**Instructions to follow:** Everything before the line containing "cytoplasmic/membranous positivity for" is to be left out; repeat that line and all lines after it exactly, to the end of the data.

****************

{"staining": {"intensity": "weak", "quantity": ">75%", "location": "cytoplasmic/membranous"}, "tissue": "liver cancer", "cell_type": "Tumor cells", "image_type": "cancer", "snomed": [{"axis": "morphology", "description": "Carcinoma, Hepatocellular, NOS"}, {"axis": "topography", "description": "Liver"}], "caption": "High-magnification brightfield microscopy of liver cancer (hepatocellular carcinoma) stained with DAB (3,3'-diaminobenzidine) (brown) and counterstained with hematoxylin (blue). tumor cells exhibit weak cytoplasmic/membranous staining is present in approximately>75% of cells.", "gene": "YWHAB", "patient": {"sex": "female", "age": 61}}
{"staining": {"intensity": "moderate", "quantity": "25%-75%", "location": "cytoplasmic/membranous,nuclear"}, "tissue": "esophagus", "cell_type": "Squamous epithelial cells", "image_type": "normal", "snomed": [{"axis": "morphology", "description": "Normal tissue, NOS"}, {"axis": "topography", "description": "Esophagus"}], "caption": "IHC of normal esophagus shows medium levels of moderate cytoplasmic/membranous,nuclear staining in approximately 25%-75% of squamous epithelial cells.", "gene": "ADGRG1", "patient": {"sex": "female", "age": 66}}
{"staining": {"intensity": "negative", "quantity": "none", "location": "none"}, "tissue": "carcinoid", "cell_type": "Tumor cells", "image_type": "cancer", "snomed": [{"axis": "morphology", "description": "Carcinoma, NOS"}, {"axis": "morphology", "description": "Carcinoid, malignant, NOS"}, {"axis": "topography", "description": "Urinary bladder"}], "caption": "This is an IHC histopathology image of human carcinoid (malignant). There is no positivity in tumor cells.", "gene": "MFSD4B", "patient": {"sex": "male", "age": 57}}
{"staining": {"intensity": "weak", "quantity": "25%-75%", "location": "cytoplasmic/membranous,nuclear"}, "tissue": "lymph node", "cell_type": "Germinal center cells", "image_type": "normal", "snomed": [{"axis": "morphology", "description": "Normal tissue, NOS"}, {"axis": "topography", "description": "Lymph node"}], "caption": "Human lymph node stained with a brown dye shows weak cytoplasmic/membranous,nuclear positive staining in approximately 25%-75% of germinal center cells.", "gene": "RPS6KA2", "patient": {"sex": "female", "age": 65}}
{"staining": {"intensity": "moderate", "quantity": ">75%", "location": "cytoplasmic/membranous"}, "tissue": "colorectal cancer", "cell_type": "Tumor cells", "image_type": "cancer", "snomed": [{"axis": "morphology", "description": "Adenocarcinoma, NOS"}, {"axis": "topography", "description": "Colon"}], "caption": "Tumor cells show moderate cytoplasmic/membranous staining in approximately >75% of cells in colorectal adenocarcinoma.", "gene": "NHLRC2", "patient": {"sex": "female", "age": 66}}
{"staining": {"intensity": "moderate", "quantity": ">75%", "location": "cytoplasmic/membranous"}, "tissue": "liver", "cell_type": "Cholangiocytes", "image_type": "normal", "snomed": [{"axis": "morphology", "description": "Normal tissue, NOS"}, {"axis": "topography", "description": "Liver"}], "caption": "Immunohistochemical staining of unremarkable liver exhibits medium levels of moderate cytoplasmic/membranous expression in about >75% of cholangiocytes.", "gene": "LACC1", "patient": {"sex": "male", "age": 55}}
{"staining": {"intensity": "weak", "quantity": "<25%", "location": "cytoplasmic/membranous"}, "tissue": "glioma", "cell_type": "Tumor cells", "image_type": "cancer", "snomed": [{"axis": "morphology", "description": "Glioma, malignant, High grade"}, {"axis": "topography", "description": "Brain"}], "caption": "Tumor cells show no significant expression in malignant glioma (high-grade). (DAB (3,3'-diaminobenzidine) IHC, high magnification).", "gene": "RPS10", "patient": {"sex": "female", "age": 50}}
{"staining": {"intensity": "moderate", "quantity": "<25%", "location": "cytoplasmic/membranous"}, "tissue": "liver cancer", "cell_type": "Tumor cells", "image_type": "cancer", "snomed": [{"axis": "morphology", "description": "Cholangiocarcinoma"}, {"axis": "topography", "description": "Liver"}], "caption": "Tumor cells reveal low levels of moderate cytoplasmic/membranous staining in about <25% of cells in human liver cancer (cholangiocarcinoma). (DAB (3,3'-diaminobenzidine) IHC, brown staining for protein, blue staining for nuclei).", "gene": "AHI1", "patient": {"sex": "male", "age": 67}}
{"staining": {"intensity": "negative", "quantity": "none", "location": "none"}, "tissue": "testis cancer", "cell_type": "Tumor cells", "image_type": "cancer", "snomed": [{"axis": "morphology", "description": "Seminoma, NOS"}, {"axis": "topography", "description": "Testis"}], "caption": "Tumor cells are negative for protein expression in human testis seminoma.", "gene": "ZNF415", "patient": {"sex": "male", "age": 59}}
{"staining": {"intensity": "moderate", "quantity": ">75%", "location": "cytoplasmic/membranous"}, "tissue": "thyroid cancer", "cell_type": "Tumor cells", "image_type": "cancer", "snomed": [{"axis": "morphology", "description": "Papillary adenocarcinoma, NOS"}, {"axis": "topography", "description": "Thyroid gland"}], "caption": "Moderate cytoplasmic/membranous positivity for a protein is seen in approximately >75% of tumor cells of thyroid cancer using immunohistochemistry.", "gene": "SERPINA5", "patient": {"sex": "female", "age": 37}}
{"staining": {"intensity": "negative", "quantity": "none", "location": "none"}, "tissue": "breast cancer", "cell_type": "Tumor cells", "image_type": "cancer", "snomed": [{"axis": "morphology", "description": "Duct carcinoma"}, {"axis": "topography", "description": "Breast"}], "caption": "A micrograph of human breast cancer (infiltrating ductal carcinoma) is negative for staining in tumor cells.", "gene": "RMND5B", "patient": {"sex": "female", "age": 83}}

****************

**The completed task:**
{"staining": {"intensity": "moderate", "quantity": ">75%", "location": "cytoplasmic/membranous"}, "tissue": "thyroid cancer", "cell_type": "Tumor cells", "image_type": "cancer", "snomed": [{"axis": "morphology", "description": "Papillary adenocarcinoma, NOS"}, {"axis": "topography", "description": "Thyroid gland"}], "caption": "Moderate cytoplasmic/membranous positivity for a protein is seen in approximately >75% of tumor cells of thyroid cancer using immunohistochemistry.", "gene": "SERPINA5", "patient": {"sex": "female", "age": 37}}
{"staining": {"intensity": "negative", "quantity": "none", "location": "none"}, "tissue": "breast cancer", "cell_type": "Tumor cells", "image_type": "cancer", "snomed": [{"axis": "morphology", "description": "Duct carcinoma"}, {"axis": "topography", "description": "Breast"}], "caption": "A micrograph of human breast cancer (infiltrating ductal carcinoma) is negative for staining in tumor cells.", "gene": "RMND5B", "patient": {"sex": "female", "age": 83}}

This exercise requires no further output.